== Text provided ==

★ ★ ★ ★ ★

May 8, 2026

Student

ACT Tips and Tricks That Actually Work (From Students Who Scored 35+)

Illustration showing how to review SAT practice questions using mistake analysis and error types

ACT Tips That Actually Move Your Score

There's no shortage of ACT advice online. Most of it is vague: "read carefully," "manage your time," "eliminate wrong answers." This guide skips the obvious and focuses on specific, actionable strategies that actually move scores.

English Tips

1. Treat grammar questions like rules, not instincts

The ACT tests a specific, finite set of grammar rules. Students who rely on what "sounds right" plateau quickly. Learn the rules — commas set off nonessential clauses, subject-verb agreement ignores intervening phrases, apostrophes mark possession not plurals — and get grammar questions right every time.

2. For transition questions, summarize both sentences before choosing

Write a one-word summary of each sentence's direction: does sentence two contrast, add to, explain, or result from sentence one? Then match the transition to that relationship.

3. For rhetorical skills questions, ask "does this serve the paragraph's purpose?"

Add/delete/revise questions are answered by relevance, not by quality. A well-written sentence that's off-topic is still wrong. Ask whether the sentence supports the main point of the paragraph or passage — that's the only standard that matters.

4. For words-in-context questions, cover the options first

Before reading the answer choices, define the underlined word using only the surrounding sentence. This prevents the answer choices from anchoring your thinking to the wrong meaning.

5. Read every answer choice before selecting

The ACT often has a "close but wrong" option. The correct answer is always more specific or more accurately supported than the trap. "NO CHANGE" is correct more often than students expect — don't change something that isn't broken.

Math Tips

6. Write your work down, even for "easy" questions

Most careless errors happen in working memory. Writing out each step prevents the mistakes that cost 5+ points.

7. Plug in numbers for abstract problems

When a problem uses variables and asks for a relationship, try plugging in a specific number. This turns an algebra problem into arithmetic.

8. For percentage problems, convert to decimals immediately

"A 20% increase followed by a 15% decrease" becomes 1.20 × 0.85. This prevents the common mistake of treating multi-step percentage changes as additive.

★ ★ ★ ★ ★

== Extracted material ==

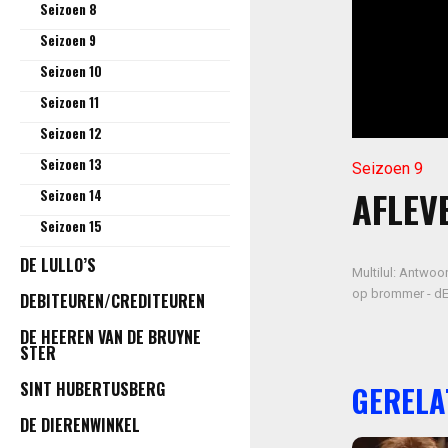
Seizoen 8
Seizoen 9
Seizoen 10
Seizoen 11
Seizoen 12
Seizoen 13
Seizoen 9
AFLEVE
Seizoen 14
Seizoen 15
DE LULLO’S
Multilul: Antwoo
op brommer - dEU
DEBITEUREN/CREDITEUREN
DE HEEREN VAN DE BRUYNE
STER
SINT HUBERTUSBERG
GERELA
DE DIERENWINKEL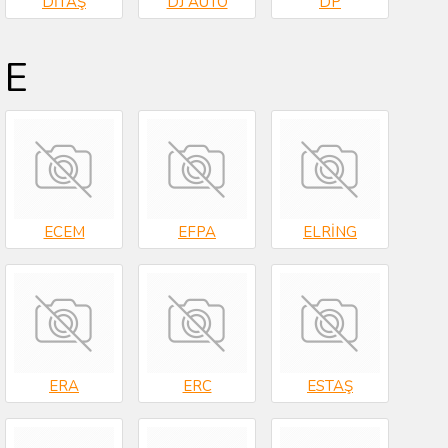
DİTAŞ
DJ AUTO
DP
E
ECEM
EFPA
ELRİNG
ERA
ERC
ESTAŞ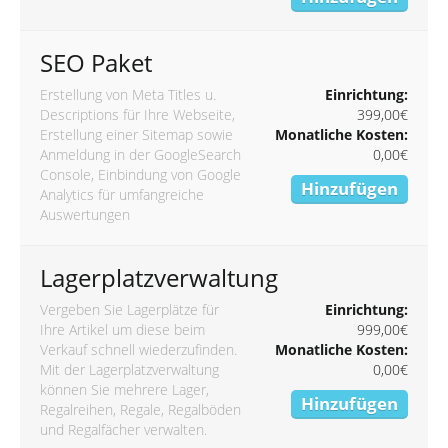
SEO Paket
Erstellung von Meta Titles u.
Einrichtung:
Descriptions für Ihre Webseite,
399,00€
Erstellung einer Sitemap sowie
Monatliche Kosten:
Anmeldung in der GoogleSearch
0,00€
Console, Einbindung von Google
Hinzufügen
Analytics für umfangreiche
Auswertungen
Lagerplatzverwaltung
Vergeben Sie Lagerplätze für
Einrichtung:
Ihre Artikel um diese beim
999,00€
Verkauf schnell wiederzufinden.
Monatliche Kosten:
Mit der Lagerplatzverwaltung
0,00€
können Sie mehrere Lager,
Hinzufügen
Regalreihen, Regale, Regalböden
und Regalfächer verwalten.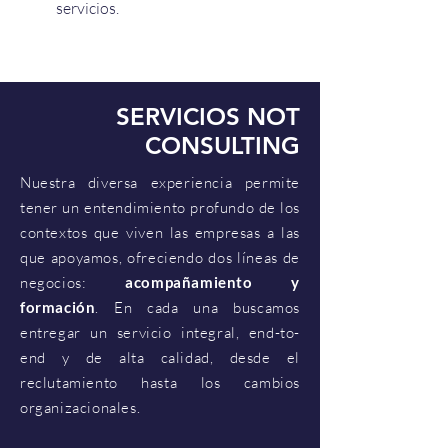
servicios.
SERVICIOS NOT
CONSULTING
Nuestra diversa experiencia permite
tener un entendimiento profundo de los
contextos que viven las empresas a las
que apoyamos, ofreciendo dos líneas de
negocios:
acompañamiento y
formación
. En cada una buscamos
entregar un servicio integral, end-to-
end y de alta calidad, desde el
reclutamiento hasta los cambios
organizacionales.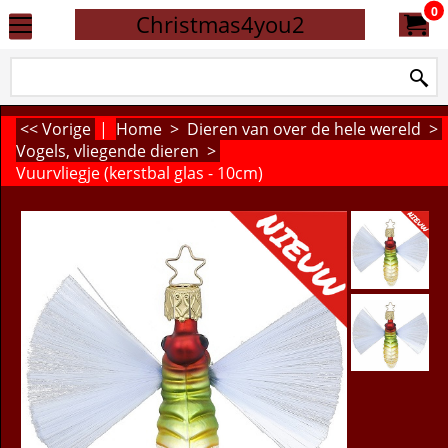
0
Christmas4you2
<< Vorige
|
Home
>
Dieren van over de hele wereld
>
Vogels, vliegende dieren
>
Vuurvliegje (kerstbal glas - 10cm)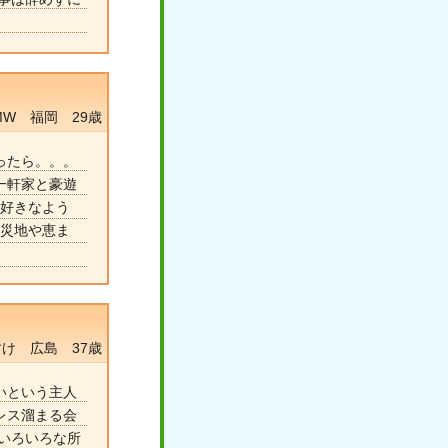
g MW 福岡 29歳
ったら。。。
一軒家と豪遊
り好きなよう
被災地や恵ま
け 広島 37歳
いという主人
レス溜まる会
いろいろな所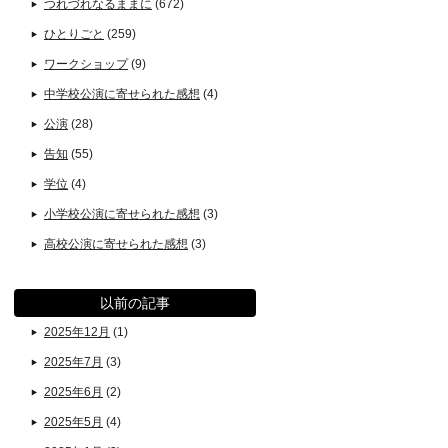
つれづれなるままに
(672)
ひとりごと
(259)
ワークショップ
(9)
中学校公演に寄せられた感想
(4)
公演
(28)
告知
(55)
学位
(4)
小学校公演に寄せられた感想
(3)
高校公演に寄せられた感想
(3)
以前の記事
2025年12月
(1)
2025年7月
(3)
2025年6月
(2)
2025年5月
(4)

★ ★ ★ ★ ★

== Task brief ==
Pick up the ACT tips guide after the tip on percentage problems, and keep writing it from there.

== Exercise response ==
9. For word problems, underline what's being asked

The most common math error isn't calculation — it's solving for the wrong thing. Underline the final question before starting your work.

10. Know your quadratic forms cold

  • Standard form: ax² + bx + c

  • Vertex form: a(x – h)² + k → vertex is (h, k)

  • Factored form: a(x – r)(x – s) → roots are r and s

Reading Tips

11. Read the passage before the questions — and read it actively

The ACT's passages are longer than the SAT's. Skim-then-answer is a risky strategy at the 30+ level. Read actively: note the main idea and tone of each paragraph so you can navigate quickly when questions come.

12. For detail questions, go back to the line

The ACT gives line references on most detail questions. Use them. Don't answer from memory — find the sentence, read it in context, then choose.

13. For inference questions, stay tightly bound to the text

"Strongly implied" means the passage gives you clear evidence, not a reasonable guess. If you can't point to a specific line that supports your answer, it's probably a trap.

Science Tips

14. Never answer Science from memory

The Science section tests your ability to read data, not your knowledge of biology or chemistry. If you find yourself recalling a fact from class, stop — the answer is in the passage. Outside knowledge is a trap.

15. For Conflicting Viewpoints, read both positions fully before answering

Questions about Scientist 1 and Scientist 2 require you to understand each argument on its own terms. Read both positions before touching the questions, then answer by returning to the relevant scientist's claim.

16. Read the axis labels before reading the question

Most Science errors on graph questions come from misreading what the axes represent. Before doing anything else, identify what each axis measures and what units are used.

Test Strategy Tips

17. Skip and return — but track carefully

If stuck for more than 90 seconds, flag and move on. The ACT lets you return to earlier questions within a section. Use that — don't let one hard question eat the time you need for three easier ones.

18. Never leave a question blank

No penalty for wrong answers on the ACT. A blank is a guaranteed zero. Always answer every question, even if it's your best guess.

19. Build a pre-test routine

Arriving without a settled mind costs points. Establish a consistent morning routine and replicate it on test day.

The Most Important Tip: Practice Like It's Real

All of these strategies are useless unless you practice them under real conditions. Practice with a timer. Don't pause. Don't check your phone.

Platforms that simulate the real test environment — all four sections, accurate timing, adaptive difficulty — train you more effectively than static practice sets. Hueprep is built around this model, which means your practice sessions mirror the real test more closely than generic prep books or worksheet-style tools.

The students who score 33+ aren't smarter. They're more deliberate. They know the rules, practice the right things, and execute under pressure. That's learnable.